The Port of Georgetown is slated to transfer from the South Carolina State Ports Authority to Georgetown County by June 30, 2023.

Posted on April 3, 2023

The Georgetown County Council unanimously approved a resolution March 28 to acknowledge its approval of the impending transfer of the Port of Georgetown from the South Carolina State Ports Authority.

A proviso approved in the state budget for fiscal 2022-23 requires County Council and the state ports authority board of directors to each approve the transfer for it to go forward. Under the proviso, the port would transfer to Georgetown County in “as-is” condition no later than June 30.

″(T)he County has determined… that the acceptance and acquisition of the Property of the SCSPA would promote the economic development of the Georgetown County and would be directly and substantially beneficial to the county, the taxing entities of the county and the citizens and residents of the county, and the economic welfare of the county, and be in the best interest of Georgetown County and the public good,” the resolution read.

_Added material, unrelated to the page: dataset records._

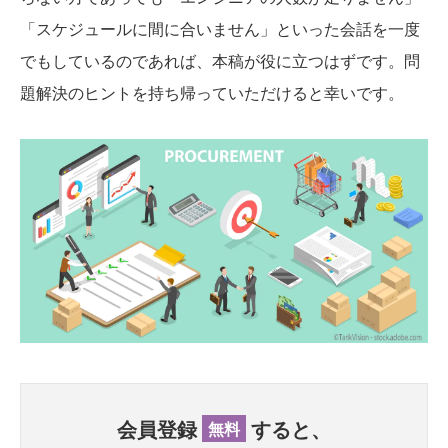
「スケジュールに間に合いません」といった会話を一度
でもしているのであれば、本稿が役に立つはずです。問
題解決のヒントを持ち帰っていただけると幸いです。
会員登録
すると、
無料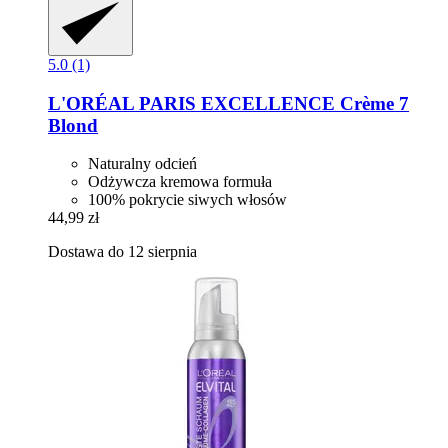
5.0 (1)
L'ORÉAL PARIS
EXCELLENCE Crème 7
Blond
Naturalny odcień
Odżywcza kremowa formuła
100% pokrycie siwych włosów
44,99 zł
Dostawa do 12 sierpnia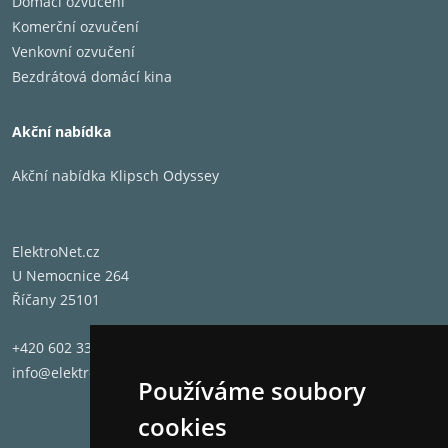
Domácí ozvučení
Komerční ozvučení
Venkovní ozvučení
Bezdrátová domácí kina
Akční nabídka
Akční nabídka Klipsch Odyssey
ElektroNet.cz
U Nemocnice 264
Říčany 25101
+420 602 331 662
info@elektronet.cz
Používáme soubory
cookies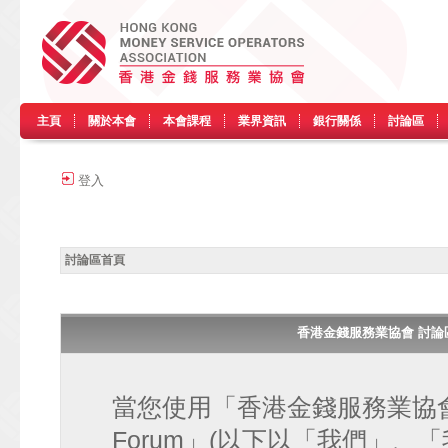
主頁
關於本會
本會課程
業界資訊
銀行關係
討論區
登入
討論區首頁
香港金錢服務業協會 討論區 • H
當您使用「香港金錢服務業協會 討論區
Forum」(以下以「我們」、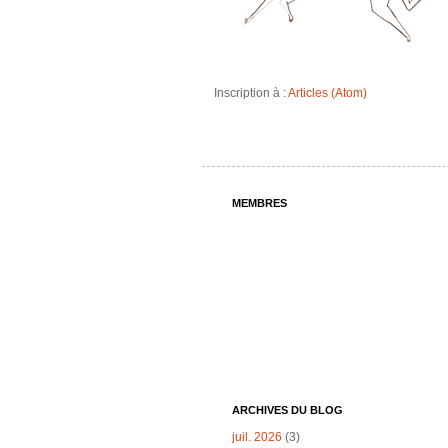
Inscription à :
Articles (Atom)
MEMBRES
ARCHIVES DU BLOG
juil. 2026
(3)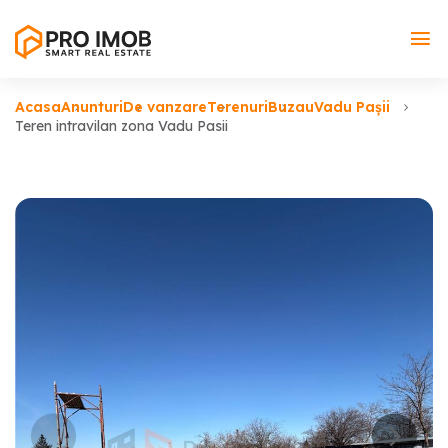
Acasa
Anunturi
De vanzare
Terenuri
Buzau
Vadu Pașii
Teren intravilan zona Vadu Pasii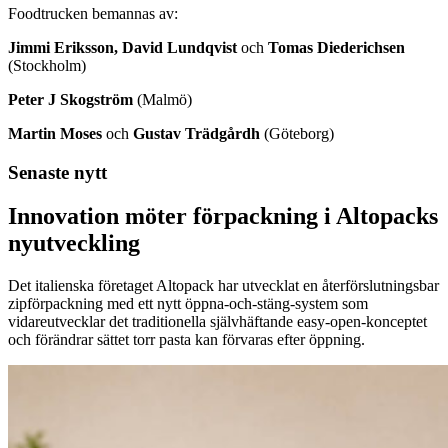
Foodtrucken bemannas av:
Jimmi Eriksson, David Lundqvist
och
Tomas Diederichsen
(Stockholm)
Peter J Skogström
(Malmö)
Martin Moses
och
Gustav Trädgårdh
(Göteborg)
Senaste nytt
Innovation möter förpackning i Altopacks
nyutveckling
Det italienska företaget Altopack har utvecklat en återförslutningsbar
zipförpackning med ett nytt öppna-och-stäng-system som
vidareutvecklar det traditionella självhäftande easy-open-konceptet
och förändrar sättet torr pasta kan förvaras efter öppning.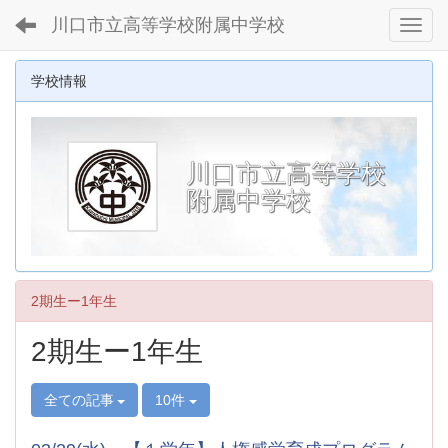
川口市立高等学校附属中学校
Toggl
学校情報
川口市立高等学校
附属中学校
2期生ー1年生
2期生ー1年生
全ての記事
10件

Georgetown County Attorney Jay Watson said there are still plenty of moving parts to be attended to before the transfer is finalized.

Watson also said he is unsure of whether the state ports authority has taken a vote on the matter, though the resolution states “the SCSPA has stated its intent and consent to approve and authorize the transfer of all of the Property.”

State Rep. Lee Hewitt, a Murrells Inlet Republican, said he was asked about the port possibly being used for dock space by Georgetown shrimpers, who learned late last year that they would soon lose dock space at Independent Seafood along the city’s waterfront.

At the time, Georgetown County spokeswoman Jackie Broach said the port would not present an immediate solution for that lost dock space, as it is ”(not) in good shape.”

Broach said the county does not have any concrete plans for renovation or demolition at the port, as environmental studies are still being carried out and unspecified “concerns” need to be addressed with the S.C. Department of Health and Environmental Control first.

Hewitt said in January that he had asked whether it would be necessary to extend the state budget funding that the ports authority will receive when the port transfers. Though the funding expires in June, Hewitt said he was told it shouldn’t be an issue.